If utilized properly, the statement of purpose is the most beneficial aspect of a scholarship application. If underutilized or not done correctly, it can be incredibly detrimental to the applicant. So, how do you make the essay portion of your scholarship application work for you?

Use the five paragraph essay form to structure your essay. This will give your essay clarity and direction, as opposed to simply rambling on. Remember, you need an introduction, three supporting paragraphs, and a conclusion, all clearly distinguishable.

Write an outline before you begin your essay. No one likes outlines, but seeing as you have a very limited amount of space in which to sell yourself, it is best to figure out exactly what you want to say before you start writing. This will save you a lot of time and headache.

Use a catchy, personal story to begin your introduction. Did you decide you wanted to be an archeologist at five when you found a trilobite fossil in the creek? Use that in your essay!

Don’t shy away from personal stories. You want to appear human and three dimensional to the scholarship evaluators and giving them insight into how you think and feel is not only beneficial, it is a MUST!

Write your personal statement and then leave it for three days. When you return to it, edit and rewrite as you see fit and then leave it for another three days.

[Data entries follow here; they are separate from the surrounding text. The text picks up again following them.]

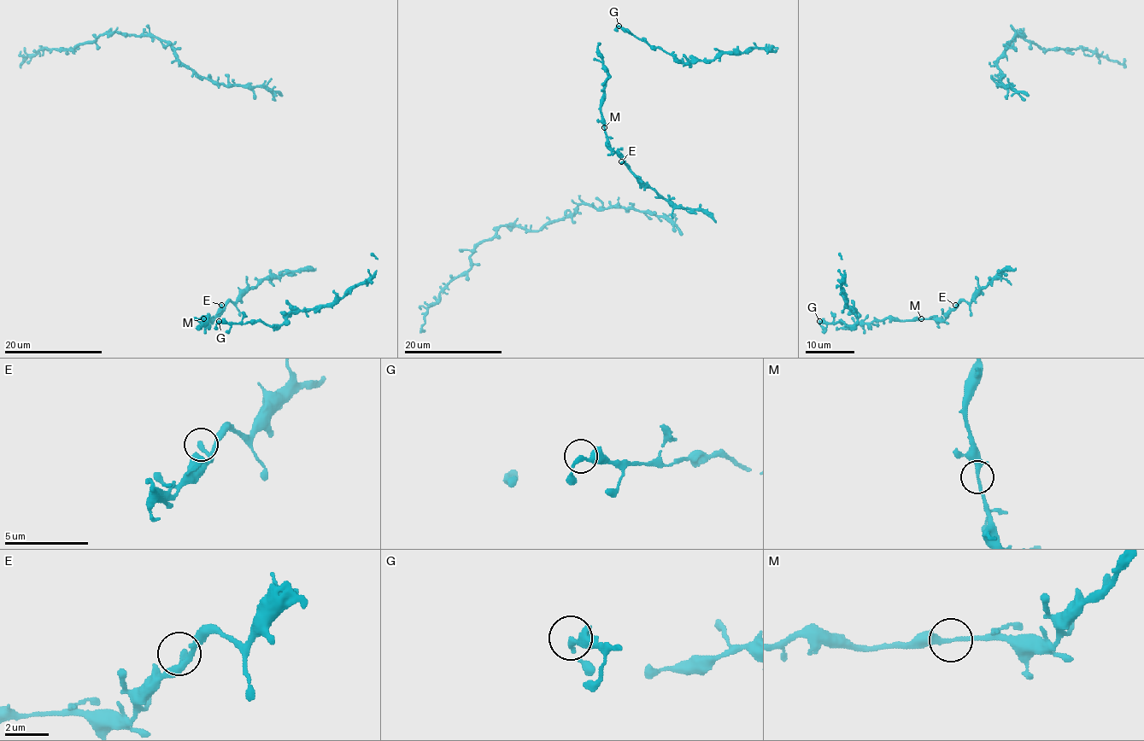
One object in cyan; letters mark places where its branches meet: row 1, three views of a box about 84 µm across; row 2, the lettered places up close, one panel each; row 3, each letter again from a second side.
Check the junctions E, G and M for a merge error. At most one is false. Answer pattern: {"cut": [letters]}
{"cut": []}

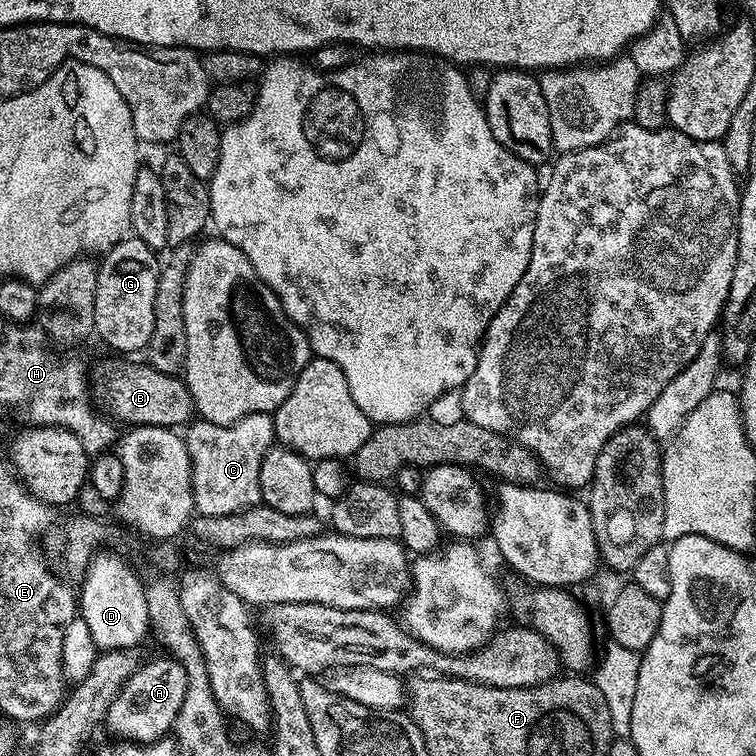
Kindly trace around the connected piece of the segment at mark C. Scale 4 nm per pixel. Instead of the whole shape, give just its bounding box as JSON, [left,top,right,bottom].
[183,413,276,515]

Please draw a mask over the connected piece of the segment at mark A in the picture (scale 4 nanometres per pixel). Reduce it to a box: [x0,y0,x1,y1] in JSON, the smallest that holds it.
[102,658,186,744]

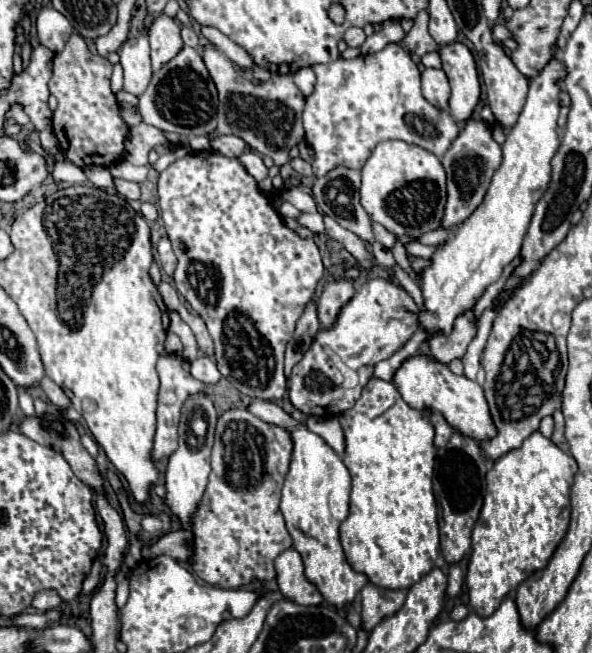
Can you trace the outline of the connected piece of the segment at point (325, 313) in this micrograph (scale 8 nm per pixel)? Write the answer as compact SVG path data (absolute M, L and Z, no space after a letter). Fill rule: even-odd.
M335 278L325 284L317 304L319 322L323 328L329 328L329 324L333 324L333 320L337 318L337 312L353 298L353 294L355 294L353 282L347 278Z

Finish your edits or rewrites then. Chances are, by the second rewrite you will have a quality product.

Spell-check, grammar-check, and then read your essay out loud. This will ensure that your essay flows and pick up on misspells that the spell checker missed.

Write clearly. Your statement of purpose is not a vocabulary contest and no one is going to be impressed if you use five seven-syllable words in a row. Be yourself. Write like yourself. The admissions committee already knows you’re bright.

Make sure to give yourself enough time! Writing your scholarship essay the night before is a bad idea. A bad, BAD idea.

Before you submit your statement, have someone else read it. This should preferably done AFTER all of your rewrites and self-edits are completed.